The return of class origin to the BBC

We did rather think that Britain had got over this sort of nonsense these days. It's no longer necessary to have an accent that makes the Queen sound positively estuarine in order to get onto the radio these days for example. And yet we seem to be getting back this idea that class origin should be the (or at least a) determinant of who reads the footie scores out to us:

BBC staff will be asked to disclose details of their family income and upbringing, as part of new plans to ensure that the corporation is not dominated by the middle classes.

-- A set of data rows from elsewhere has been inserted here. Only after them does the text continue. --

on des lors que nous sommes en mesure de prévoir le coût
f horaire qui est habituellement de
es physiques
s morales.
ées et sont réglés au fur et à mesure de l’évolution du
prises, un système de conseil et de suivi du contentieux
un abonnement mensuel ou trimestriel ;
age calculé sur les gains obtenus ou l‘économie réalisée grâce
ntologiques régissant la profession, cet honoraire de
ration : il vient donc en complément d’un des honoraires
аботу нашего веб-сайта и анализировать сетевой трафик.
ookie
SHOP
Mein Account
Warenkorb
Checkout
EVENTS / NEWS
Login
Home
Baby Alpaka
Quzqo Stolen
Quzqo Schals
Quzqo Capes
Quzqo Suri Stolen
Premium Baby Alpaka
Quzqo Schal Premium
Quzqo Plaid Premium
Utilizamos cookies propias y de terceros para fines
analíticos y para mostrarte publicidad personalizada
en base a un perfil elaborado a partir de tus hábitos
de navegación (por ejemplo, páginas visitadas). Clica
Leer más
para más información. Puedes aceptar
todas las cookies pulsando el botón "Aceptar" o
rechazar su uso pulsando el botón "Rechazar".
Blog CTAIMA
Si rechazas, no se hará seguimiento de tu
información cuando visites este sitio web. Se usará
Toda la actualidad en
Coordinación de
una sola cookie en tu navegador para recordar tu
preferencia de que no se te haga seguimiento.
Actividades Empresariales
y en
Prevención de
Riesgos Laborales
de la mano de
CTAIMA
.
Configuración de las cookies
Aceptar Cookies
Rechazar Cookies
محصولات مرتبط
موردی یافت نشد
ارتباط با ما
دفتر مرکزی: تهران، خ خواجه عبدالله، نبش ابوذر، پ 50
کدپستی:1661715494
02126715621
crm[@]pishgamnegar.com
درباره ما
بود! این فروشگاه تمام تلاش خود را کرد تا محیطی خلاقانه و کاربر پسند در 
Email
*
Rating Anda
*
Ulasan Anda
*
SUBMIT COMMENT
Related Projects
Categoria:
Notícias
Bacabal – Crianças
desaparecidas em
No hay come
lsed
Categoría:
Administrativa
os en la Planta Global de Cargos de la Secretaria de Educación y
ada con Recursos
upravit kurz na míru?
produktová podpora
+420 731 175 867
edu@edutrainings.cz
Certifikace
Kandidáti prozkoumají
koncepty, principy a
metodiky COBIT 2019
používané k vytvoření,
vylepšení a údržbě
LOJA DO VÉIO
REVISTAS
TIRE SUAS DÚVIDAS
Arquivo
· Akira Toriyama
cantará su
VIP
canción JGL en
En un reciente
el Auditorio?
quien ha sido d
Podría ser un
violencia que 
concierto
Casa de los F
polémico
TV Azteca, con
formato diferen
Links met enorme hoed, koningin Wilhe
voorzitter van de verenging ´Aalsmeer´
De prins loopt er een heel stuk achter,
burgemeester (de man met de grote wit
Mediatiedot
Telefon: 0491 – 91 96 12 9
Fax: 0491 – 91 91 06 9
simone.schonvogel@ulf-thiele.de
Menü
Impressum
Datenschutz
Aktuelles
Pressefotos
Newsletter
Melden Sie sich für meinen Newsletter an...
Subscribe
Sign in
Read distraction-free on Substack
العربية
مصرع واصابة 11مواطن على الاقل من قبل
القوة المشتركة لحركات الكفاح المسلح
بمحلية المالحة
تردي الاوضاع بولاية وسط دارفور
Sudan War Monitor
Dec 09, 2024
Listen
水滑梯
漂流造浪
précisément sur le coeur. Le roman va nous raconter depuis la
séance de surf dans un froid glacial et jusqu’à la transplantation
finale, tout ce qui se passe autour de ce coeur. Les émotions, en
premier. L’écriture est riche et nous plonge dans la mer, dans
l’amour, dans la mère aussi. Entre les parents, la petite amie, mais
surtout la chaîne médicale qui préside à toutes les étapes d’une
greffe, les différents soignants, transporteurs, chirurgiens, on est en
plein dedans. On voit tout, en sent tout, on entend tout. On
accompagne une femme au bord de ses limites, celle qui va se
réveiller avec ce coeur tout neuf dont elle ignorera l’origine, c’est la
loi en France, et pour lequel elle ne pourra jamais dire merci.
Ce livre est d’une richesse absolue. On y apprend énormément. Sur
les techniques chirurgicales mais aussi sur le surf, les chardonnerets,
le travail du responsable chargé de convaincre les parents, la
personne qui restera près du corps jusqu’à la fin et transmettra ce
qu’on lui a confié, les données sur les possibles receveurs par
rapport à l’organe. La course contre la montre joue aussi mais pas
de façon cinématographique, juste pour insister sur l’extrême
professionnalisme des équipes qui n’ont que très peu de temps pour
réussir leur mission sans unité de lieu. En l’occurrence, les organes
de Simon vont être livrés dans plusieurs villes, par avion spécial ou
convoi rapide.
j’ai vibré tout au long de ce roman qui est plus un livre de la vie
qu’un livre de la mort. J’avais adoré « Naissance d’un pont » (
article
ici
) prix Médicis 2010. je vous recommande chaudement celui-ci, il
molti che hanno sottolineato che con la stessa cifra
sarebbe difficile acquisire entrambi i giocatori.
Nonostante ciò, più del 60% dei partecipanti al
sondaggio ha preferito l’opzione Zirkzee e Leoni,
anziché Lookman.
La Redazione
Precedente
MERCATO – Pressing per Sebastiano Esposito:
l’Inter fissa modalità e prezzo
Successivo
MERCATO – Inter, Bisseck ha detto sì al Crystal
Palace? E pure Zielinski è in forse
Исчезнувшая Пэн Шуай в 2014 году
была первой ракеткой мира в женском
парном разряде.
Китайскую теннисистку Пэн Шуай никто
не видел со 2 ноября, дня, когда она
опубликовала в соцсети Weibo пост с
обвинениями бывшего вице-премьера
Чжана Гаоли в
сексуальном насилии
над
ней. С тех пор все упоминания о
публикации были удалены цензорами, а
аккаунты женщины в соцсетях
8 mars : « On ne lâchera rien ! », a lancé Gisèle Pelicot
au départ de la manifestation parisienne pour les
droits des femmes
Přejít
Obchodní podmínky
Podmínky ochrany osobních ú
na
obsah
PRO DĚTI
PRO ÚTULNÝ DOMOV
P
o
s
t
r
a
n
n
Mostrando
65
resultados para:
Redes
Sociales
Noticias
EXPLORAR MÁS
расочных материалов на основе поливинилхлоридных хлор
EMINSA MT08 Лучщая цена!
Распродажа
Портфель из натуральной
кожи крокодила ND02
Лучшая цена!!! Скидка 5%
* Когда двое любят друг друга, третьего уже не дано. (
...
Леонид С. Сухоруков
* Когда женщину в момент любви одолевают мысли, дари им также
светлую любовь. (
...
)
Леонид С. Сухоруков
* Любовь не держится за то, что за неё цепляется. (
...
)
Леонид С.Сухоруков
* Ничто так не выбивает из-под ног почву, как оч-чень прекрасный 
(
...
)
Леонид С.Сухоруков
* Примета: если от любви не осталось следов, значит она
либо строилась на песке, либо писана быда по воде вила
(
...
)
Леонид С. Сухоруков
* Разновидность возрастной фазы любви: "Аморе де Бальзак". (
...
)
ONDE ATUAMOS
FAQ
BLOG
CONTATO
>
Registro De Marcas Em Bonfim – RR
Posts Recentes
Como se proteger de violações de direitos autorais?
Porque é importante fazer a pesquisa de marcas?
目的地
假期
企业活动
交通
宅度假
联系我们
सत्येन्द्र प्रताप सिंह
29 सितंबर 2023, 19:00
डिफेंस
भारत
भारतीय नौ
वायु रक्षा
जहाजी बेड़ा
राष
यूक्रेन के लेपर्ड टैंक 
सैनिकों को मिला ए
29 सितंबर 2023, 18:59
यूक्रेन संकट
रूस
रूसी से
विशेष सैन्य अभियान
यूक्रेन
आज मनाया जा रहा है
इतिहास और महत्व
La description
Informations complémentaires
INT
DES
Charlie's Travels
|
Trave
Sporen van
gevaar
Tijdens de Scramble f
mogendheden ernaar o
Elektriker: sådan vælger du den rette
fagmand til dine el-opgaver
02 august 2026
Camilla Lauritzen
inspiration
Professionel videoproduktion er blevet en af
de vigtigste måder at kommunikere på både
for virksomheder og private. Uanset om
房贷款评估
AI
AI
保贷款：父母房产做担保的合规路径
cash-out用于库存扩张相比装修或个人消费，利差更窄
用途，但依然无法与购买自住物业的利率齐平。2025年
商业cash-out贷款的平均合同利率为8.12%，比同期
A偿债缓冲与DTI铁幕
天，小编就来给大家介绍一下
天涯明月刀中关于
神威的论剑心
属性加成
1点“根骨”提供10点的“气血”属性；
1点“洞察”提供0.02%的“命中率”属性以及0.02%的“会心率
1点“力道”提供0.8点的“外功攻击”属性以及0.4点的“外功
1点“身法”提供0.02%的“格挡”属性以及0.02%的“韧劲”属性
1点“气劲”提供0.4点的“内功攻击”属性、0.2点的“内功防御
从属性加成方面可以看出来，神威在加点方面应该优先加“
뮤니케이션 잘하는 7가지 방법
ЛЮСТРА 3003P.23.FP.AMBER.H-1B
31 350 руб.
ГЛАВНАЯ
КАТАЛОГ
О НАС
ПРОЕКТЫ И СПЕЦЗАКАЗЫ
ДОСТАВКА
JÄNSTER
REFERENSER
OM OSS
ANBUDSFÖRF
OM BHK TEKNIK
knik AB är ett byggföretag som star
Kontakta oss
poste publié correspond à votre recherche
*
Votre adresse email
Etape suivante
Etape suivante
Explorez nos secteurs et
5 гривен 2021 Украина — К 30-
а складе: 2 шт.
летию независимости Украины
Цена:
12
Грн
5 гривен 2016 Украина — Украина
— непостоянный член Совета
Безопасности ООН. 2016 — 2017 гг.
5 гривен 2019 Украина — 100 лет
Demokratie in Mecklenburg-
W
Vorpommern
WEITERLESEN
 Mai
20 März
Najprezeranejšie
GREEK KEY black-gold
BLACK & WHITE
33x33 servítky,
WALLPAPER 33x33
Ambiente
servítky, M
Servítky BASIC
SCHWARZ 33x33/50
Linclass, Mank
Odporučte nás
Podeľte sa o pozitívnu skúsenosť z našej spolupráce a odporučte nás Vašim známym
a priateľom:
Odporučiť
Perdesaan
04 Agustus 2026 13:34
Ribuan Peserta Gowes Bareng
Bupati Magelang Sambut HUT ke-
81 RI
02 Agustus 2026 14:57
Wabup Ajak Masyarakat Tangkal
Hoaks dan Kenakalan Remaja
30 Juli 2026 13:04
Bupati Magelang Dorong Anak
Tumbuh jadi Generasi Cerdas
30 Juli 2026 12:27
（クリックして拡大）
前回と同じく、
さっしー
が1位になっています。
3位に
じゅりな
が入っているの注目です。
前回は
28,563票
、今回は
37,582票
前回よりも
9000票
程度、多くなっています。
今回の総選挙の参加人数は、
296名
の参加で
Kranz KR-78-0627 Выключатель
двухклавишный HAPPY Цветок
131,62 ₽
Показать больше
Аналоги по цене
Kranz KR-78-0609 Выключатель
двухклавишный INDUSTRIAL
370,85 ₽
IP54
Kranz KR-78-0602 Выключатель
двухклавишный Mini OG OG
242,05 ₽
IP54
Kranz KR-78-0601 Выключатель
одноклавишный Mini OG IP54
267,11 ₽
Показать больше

The BBC will announce today that all new employees will be asked to answer a range of questions about their socio-economic background, including whether they were entitled to free school meals as a child, which the broadcaster says will allow it work out whether its workforce reflects modern Britain.

It's most certainly different from Reith's initial conception of what the BBC was to be for, which was rather to teach everyone to be middle class. But that's not the only historical echo we hear: half of Europe was ruled for generations on the basis that class origin determined near all. A background in the bourgeoisie condemned one, decent proletarian roots promoted though the ranks of the society. It has to be said that the experiment didn't work out well. So we're rather puzzled as to why people are so keen to repeat the error.

We would propose something perhaps a little to novel for most tastes. Hiring and firing of staff based upon their competence. If someone, yes, even a white upper class elderly male, turns out to be good at interviewing people sitting on sofas then hire them and a sofa. If there's a QQ (as we understand the acronyms these days, "queer, questioning" is a possible combination) who's a dab hand at sorting out radio interference then hire them if radio interference is the problem to be solved. Class, gender, sexuality, race and yes, class origins, just aren't to us the correct criteria to be hiring people upon.

And if the BBC really is concerned about diversity then perhaps they might like to pay attention to the only sort that does actually matter, intellectual diversity? A few more people who think a little further out of the usual soft left establishment box perhaps?